# The missing guide on data preparation for language modeling

Language models gained popoluarity in NLP in the recent years. Often models trained on large corpora of text are adapted to a custom dataset by resuming the training of the model on new data. Sometimes you might have enought data and want to train a language model like BERT or RoBERTa from scratch. Python libraries like the huggingface transformers make it quite easy to do this. While there are many tutorials about tokenization and on how to train the model, there is not much information about how to load the data into the model. This guide aims to close this gap.

## Best practices from research

To understand what we want to do, we have a look at two popular research papers on language modelling with transformer models.

BERT1

In the paper the authors first define how they structure their text.

Throughout this work, a “sentence” can be an arbitrary span of contiguous text, rather than an actual linguistic sentence.

To generate each training input sequence, they sample a span of text from the corpus, which they refer to as “sentences” even though they are typically much longer than single sentences. What they also recommend is, “to use a document-level corpus rather than a shuffled sentence-level corpus (such as the Billion Word Benchmark [Chelba et al., 2013]) in order to extract long contiguous sequences”.

RoBERTa2

First, they notice:

We find that using individual sentences hurts performance on downstream tasks.

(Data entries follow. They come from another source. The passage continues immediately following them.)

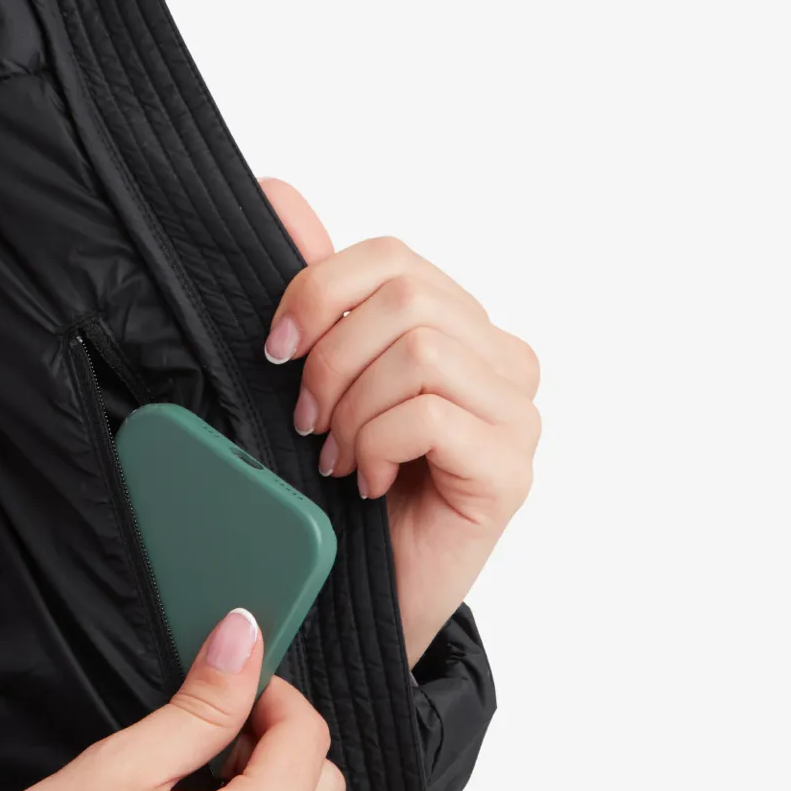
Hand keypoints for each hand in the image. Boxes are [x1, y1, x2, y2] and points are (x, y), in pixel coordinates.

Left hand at [258, 177, 540, 668]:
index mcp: (458, 325)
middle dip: (330, 359)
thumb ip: (311, 290)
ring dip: (351, 408)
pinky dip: (375, 445)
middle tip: (307, 421)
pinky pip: (430, 415)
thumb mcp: (313, 378)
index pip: (391, 257)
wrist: (356, 597)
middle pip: (405, 299)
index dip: (317, 290)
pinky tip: (367, 482)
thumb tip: (276, 192)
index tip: (274, 349)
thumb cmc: (337, 489)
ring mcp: (516, 415)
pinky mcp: (509, 470)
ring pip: (418, 352)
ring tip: (337, 458)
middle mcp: (502, 360)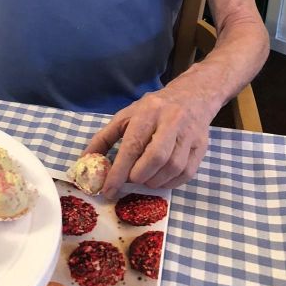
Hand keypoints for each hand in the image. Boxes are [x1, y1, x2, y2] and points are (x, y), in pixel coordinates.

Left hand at [84, 80, 210, 195]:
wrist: (192, 96)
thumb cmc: (153, 109)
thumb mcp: (126, 116)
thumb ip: (105, 137)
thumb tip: (85, 160)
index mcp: (148, 112)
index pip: (132, 145)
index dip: (119, 171)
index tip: (107, 189)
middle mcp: (171, 121)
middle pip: (155, 157)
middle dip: (139, 176)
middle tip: (131, 181)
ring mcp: (189, 134)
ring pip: (172, 167)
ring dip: (155, 181)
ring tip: (145, 179)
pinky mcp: (201, 146)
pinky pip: (186, 173)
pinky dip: (171, 183)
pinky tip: (161, 179)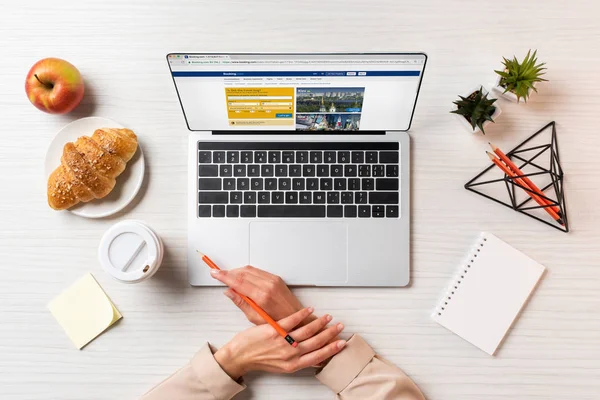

They run extensive experiments with different approaches and the best apporach was described as follows.

Each input is packed with full sentences sampled contiguously from one or more documents, such that the total length is at most 512 tokens. Inputs may cross document boundaries. When we reach the end of one document, we begin sampling sentences from the next document and add an extra separator token between documents.

These findings suggest that

• full 512 text segments should be used.
• sampling only from one document at a time does not make much difference from just sampling contiguous text.

Now we find out how to achieve these things with the current huggingface transformers library and have a look at the source code. The library offers two configurations. First the default which uses the TextDataset class for data ingestion. The second option is --line-by-line which uses the LineByLineTextDataset.

• TextDataset: reads the full input text, tokenizes it and cuts it in block_sized chunks. Then adds special tokens (here just <s> or ["SEP"]/["CLS"])
for i in range(0, len(tokenized_text) - block_size + 1, block_size):  # Truncate in block of block_size
self.examples.append(
tokenizer.build_inputs_with_special_tokens(tokenized_text[i : i + block_size])
)

• LineByLineTextDataset: reads each line separately, tokenizes and truncates the lines to block_size. Adds special tokens.
with open(file_path, encoding="utf-8") as f:
lines = [line for line in f.read().splitlines() if (len(line) > 0 and not line.isspace())]

batch_encoding = tokenizer(lines, add_special_tokens=True, truncation=True, max_length=block_size)


## Conclusions

• don’t think in terms of sentences.
• use TextDataset because --line-by-line will throw away a lot of data if not used correctly.
• if you use --line-by-line you need to be aware of what it does and structure your data yourself.
• things are constantly changing and other libraries might implement different approaches.

That’s it. Let me know what you think and if this guide matches your experience. Cheers.